The main reason though is, I love a good patina. I feel it gives the knife more soul and makes it yours as the blade changes form your specific uses. I also love the strength carbon blades have at the edge. I rarely have to fix a chip in an edge that I accidentally drop with carbon steels, but with stainless steels I usually get a chip every time. If I'm going to be by salt water though I'm defiantly going to take a stainless knife, just so it might save some hassle if I fall in the water.
 
This is a bit of an oxymoron, an edge that holds a nice razor edge will also hold a nice working edge, though the opposite is not necessarily true due to edge stability (D2 for example). Larrin has decent post on this on knifesteelnerds https://knifesteelnerds.com/2018/11/26/steel-edge-retention2/. Basically, high wear resistance is what will delay the edge from dulling from cutting activities, assuming other effects do not dull it first (impact, rust, lateral loads/rolls, chipping/micro-chipping, etc).

Also, what do you consider a razor edge? Shaving hair?

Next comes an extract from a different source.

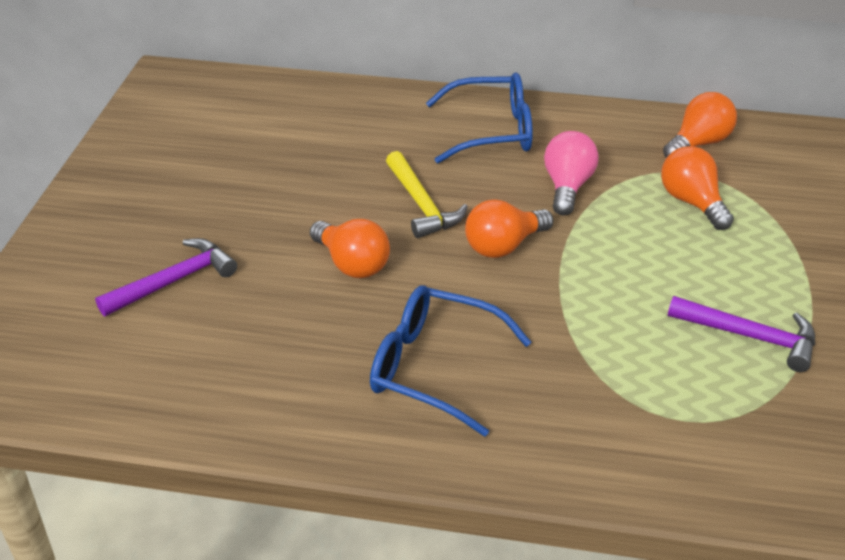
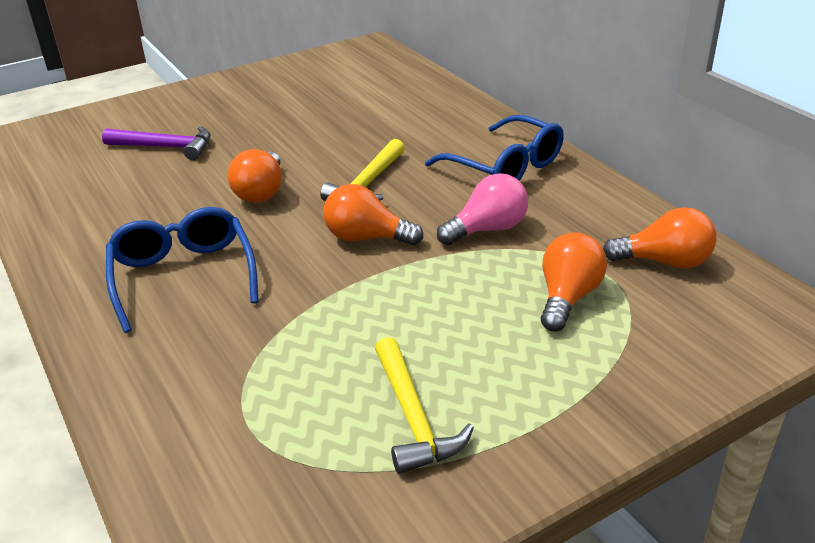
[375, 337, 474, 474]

What I mean is when people talk about a fine edge quickly disappearing but the working edge lasting for a really long time such as with S90V. I would be more interested in the opposite where there a steel would hold a fine edge for a decent amount of time but goes to crap with virtually no working edge after it's gone. I don't know if that exists, but it's what I'm after in a steel.

I consider a razor edge one that effortlessly shaves hair.
 
What I mean is when people talk about a fine edge quickly disappearing but the working edge lasting for a really long time such as with S90V. I would be more interested in the opposite where there a steel would hold a fine edge for a decent amount of time but goes to crap with virtually no working edge after it's gone. I don't know if that exists, but it's what I'm after in a steel.

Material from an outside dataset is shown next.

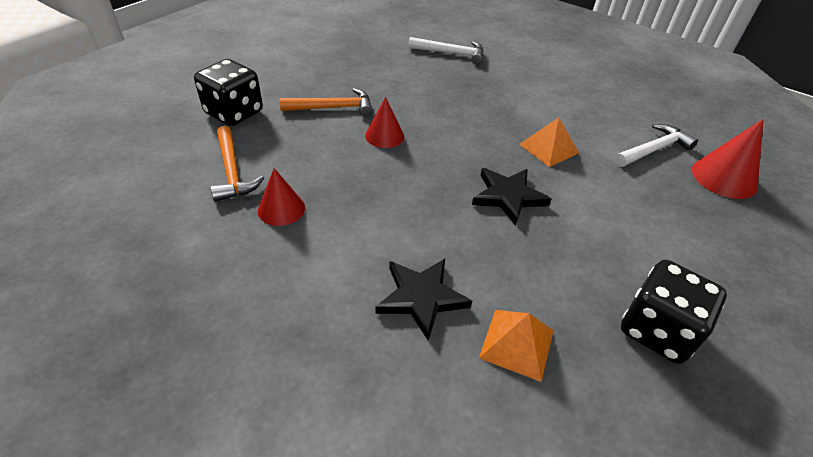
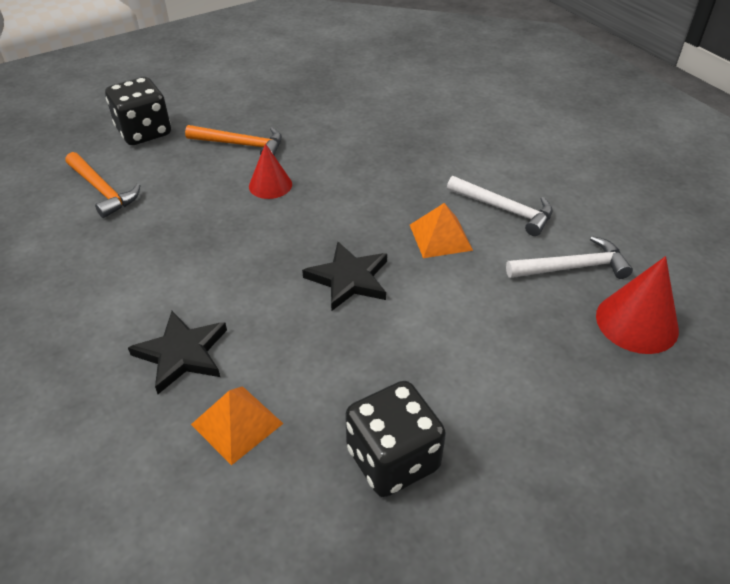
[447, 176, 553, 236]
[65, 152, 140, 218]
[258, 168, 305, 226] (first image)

I consider a razor edge one that effortlessly shaves hair.

In regards to the highlighted, it doesn't exist. It's a continuum thing, you can't get from shaving sharp to dull without passing through working edge sharpness level unless you go straight to a roll or chip. I don't see the point of wanting the edge to go from shaving sharp to butter knife dull (exaggeration) instead of being a working edge but to each their own. A working edge is a lot easier to bring back to shaving sharp than a dull edge, usually can be done with just a strop unless the steel is really hard.

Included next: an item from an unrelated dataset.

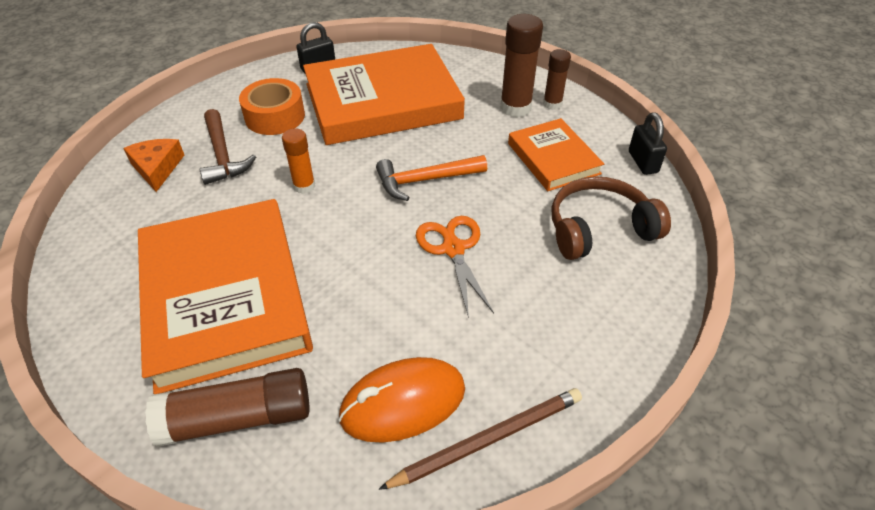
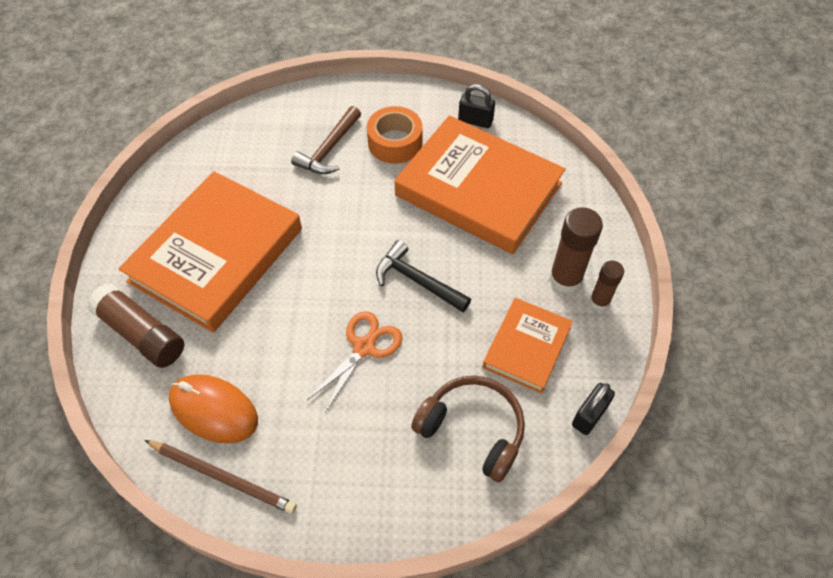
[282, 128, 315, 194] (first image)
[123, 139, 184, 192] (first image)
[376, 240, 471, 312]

Some of your high carbide steels like S90V just like an aggressive edge. It sounds like you're after things with a finer carbide. Ironically, I think CPM-M4 is your ticket, except it for it's lack of stain resistance. Takes a fine edge and holds it a long time. High hardness (62 rockwell or so) AEB-L or M390/20CV are the next best things I can think of that you would be interested in, at least that I've used a bit. S30V is one I've never had issues with either, but it won't be too different than the CTS-XHP you've already used, which is also quite nice.

I think your best bet, if you're haven't already, is get a nice strop and get proficient with it. Touch up the blade regularly and it stays shaving a long time and you only need to do a full sharpen after long while.
 
Most knifemaker hobbyist use simple steels, because they are easier to work with. This excludes stainless
 
I can't understand why there aren't more knives readily available in aeb-l.

If you look for 13C26, which is the Sandvik copy, I think you'll see a few more. 14c28n from Kershaw and 12c27 are also quite close. I think the sandvik's are often just called Sandvik steel or Scandinavian stainless instead of the full-descriptive name.

Having said that, AEB-L has been getting a lot more attention lately and a lot of mid-tech and handmade knives seem to be using it more often.

graph provided by zknives.com
mEgJlB7l.png
 
Thank you

I should also mention, when using zknives' comparison chart, it took out AEB-L as a name because it is identical to 13C26, so the blue bars above are literally AEB-L and 13C26. That's why AEB-L isn't in the key for the chart. I should've added that bit above.